Asian Pork Roast Salad
What began as a tasty pork roast ended up as an unexpectedly delicious salad! This is a great way to stretch a recipe: Serve the Asian Pork Roast as an entree, then combine leftover pork with fresh spinach, mandarin oranges, candied pecans and a tamari vinaigrette for a wonderfully refreshing entree salad. Perfect for that late night dinner or special brunch!
Pork Roast:
2 tbl dark soy sauce
1 tbl light soy sauce
2 tbl oyster sauce
1 tsp five spice powder
2 tbl honey
2 tbl dry white wine
4 cloves garlic, pressed
1 tsp grated fresh ginger
1 tbl sesame oil
Coarse salt
Freshly ground pepper
1 bone-in pork shoulder blade or butt roast, about 4 pounds
Combine first nine ingredients in a small bowl. Set aside. Score fat side of roast in diamond pattern with sharp knife. Season roast liberally with salt and pepper. Rub marinade over roast, and marinate for at least two hours in the refrigerator or overnight.

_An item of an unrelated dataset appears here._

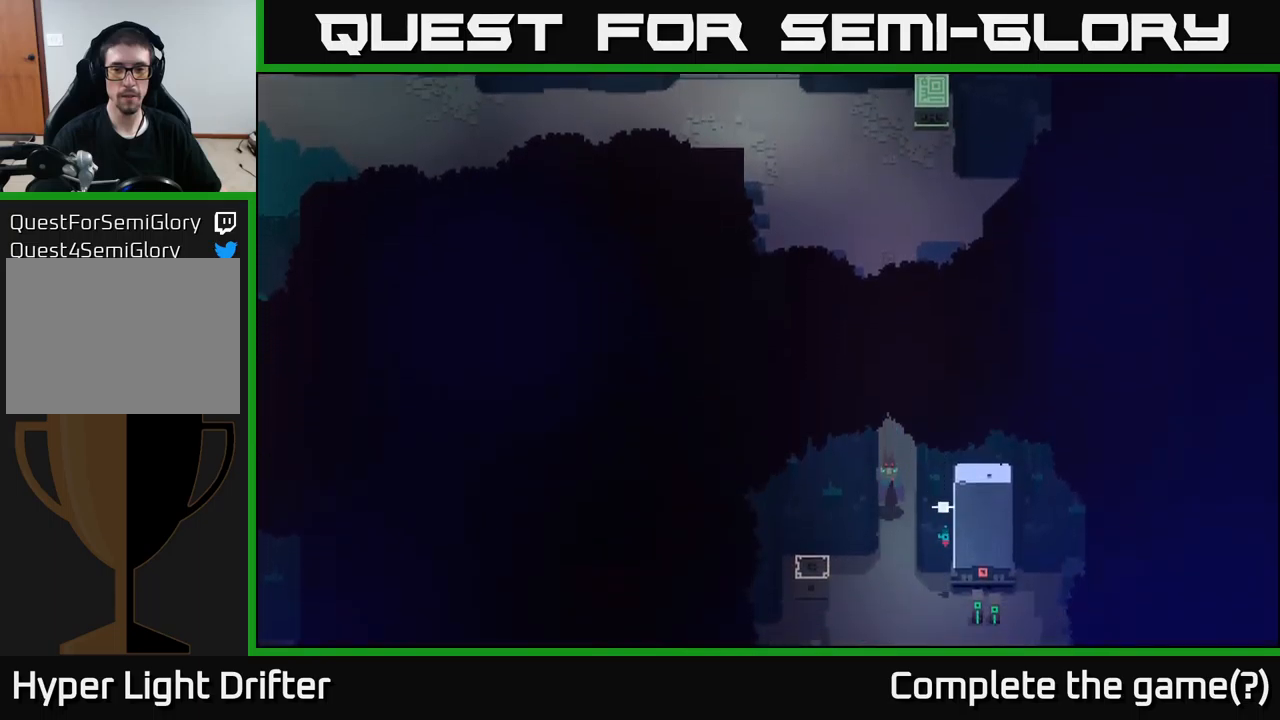
{"buttons": [], "left_stick": "down-left", "right_stick": "center", "events": [[300, "left_stick", "down-left"]]}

Preheat oven to 400 degrees. Allow roast to come to room temperature (30-45 minutes). Place roast on rack and cook for one hour, basting after 45 minutes. Tent with foil if roast browns too quickly. Reduce heat to 325 and cook until roast reaches internal temperature of 155 degrees, about one and half hour more. Remove from oven and let sit for fifteen minutes before carving. Slice and serve with rice and a steamed vegetable.
To make salad:
1 lb cold, cooked pork roast
1 bag washed baby spinach leaves
1 small can mandarin oranges, drained
Candied pecans
Tamari or any other bottled Asian vinaigrette
Slice cold roast thinly, removing sections from bone before slicing if necessary. Rewarm slightly in microwave with pan drippings. Set aside. Place spinach in a large bowl. Add orange segments and sprinkle with pecans. Arrange warm pork on top of salad. Drizzle with vinaigrette and serve immediately.